Ce matin, j’me suis réveillé. No Fake, True Story. J’me suis levé, du mauvais pied. J’ai déjeuné puis j’ai bougé. L’avantage de se lever aux aurores, c’est de se déplacer en rencontrant le minimum syndical d’êtres humains. Un moyen parfait pour qu’on te laisse décuver lentement de l’étreinte de Morphée. Ou au contraire, un parfait moyen pour t’enfoncer dans un délire paranoïaque. A 6 heures du matin, tu n’as pas les idées claires. Tu prends l’autoroute. Direction ta fac dont les moisissures te font rappeler à quel point un SDF est mieux loger que toi à ce moment même. En plus de t’être levé du mauvais pied, ton estomac à l’air de mal supporter le café que t’as ingurgité il y a une demi-heure. Tu te diriges donc vers les W.C, prêt à tout renvoyer à l’envoyeur. Tu t’observe dans un miroir, dont la crasse te laisse penser que les techniciennes de surface ne sont vraiment bonne à rien, et tu constate sans étonnement les cernes qui témoignent d’une nuit agitée.

Tout s’assombrit, et tout s’éclaircit. Les cris ne t’étonnent même pas. Les berceuses macabres t’apaisent. Perdu jusqu’à ce brusque passage, tu sais enfin ce qu’il te reste à faire. Couteau de boucher en main, tu avance prudemment, prêt à dégainer. Ces chiens sont là. Après tout, les Nécromorphes font quasiment partie de ta famille maintenant. T’as l’art et la manière, t’es donc passé maître en la matière. Le premier que tu croise ne résiste pas longtemps à ton charme. Esquivant habilement, ses membres ne résistent pas longtemps à ton talent. L’art du démembrement devrait être enseigné dans les grandes écoles. La fin justifie les moyens. Tu découpe donc soigneusement la chair fraiche de cette beauté. Tu n’as même pas finit le travail que la bête a déjà succombée. Heureusement, elle n’était pas seule. Tu t’occupe donc du reste de la troupe. Une jambe en moins, un bras en moins, le sang gicle, la chair tendre cède facilement à ton arme. Tu jubiles et dans un mouvement d’excitation, tu décide de lui éclater la boite crânienne contre ce qui ressemble à un radiateur. Tu prends entre tes mains cette tête dénué d’humanité pour assouvir tes pulsions destructrices. Tout s’éclaircit. Le sang reprend sa couleur naturelle et ce qui apparaissait à tes yeux comme une vulgaire bête décharnée se révèle être un humain. Te voila en Enfer.
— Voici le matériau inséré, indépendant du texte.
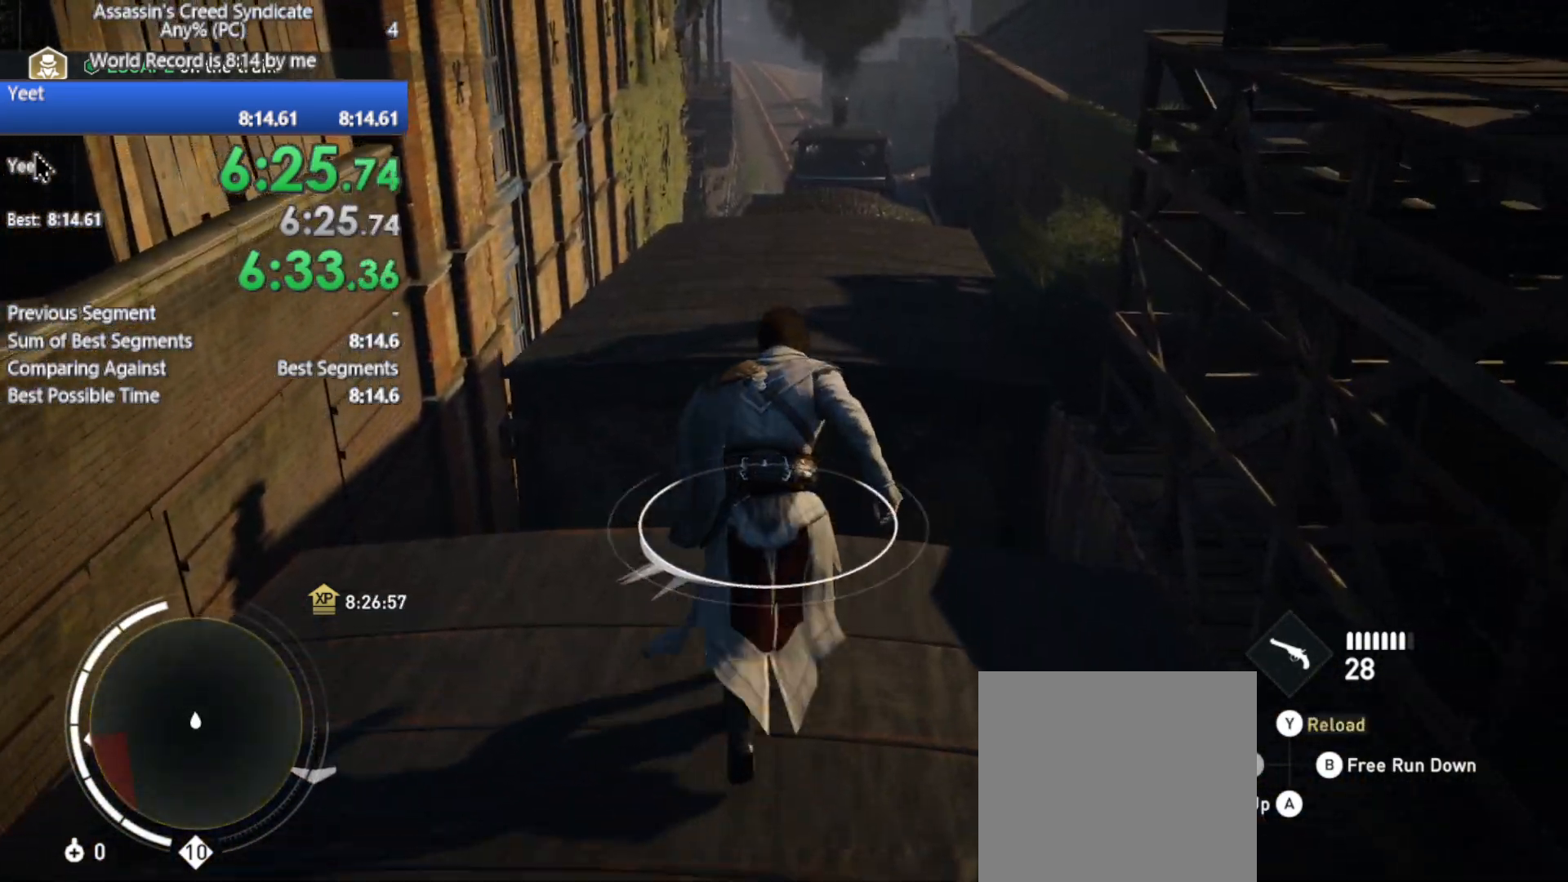
{"buttons": ["R2"], "left_stick": "up", "right_stick": "center", "events": [[350, "A", "up"]]}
Tout a un prix. Les 7 cercles de l’Enfer constituent l’addition de tes péchés à expier. Tu parcours les Limbes. Tu rencontre des condamnés pour qui la perpétuité telle que la loi l’impose relève de l’utopie pure et dure. Platon, Socrate, ils étaient là bien avant toi. Votre seul point commun réside dans la perspective d’avenir. Tu n’as plus rien à perdre et tout à gagner. Tu n’as même plus rien à craindre, tu viens d’éliminer la mort en personne. Les condamnés te supplient de les délivrer. En bon prophète que tu es, tu continue ton chemin en ignorant les mécréants. Le démembrement n’est plus d’actualité. Tu éventres, tu décapites, tu survis. Le glauque fait maintenant partit de ton quotidien. Tu ne t’appelle pas Dante, ni Isaak. Tu n’es pas dans l’ISG Ishimura. Tu n’es pas en Enfer. Tu es dans ton lit et tu viens de te réveiller. Et tu remercie les studios Viscéraux pour le travail fournit ces deux dernières années.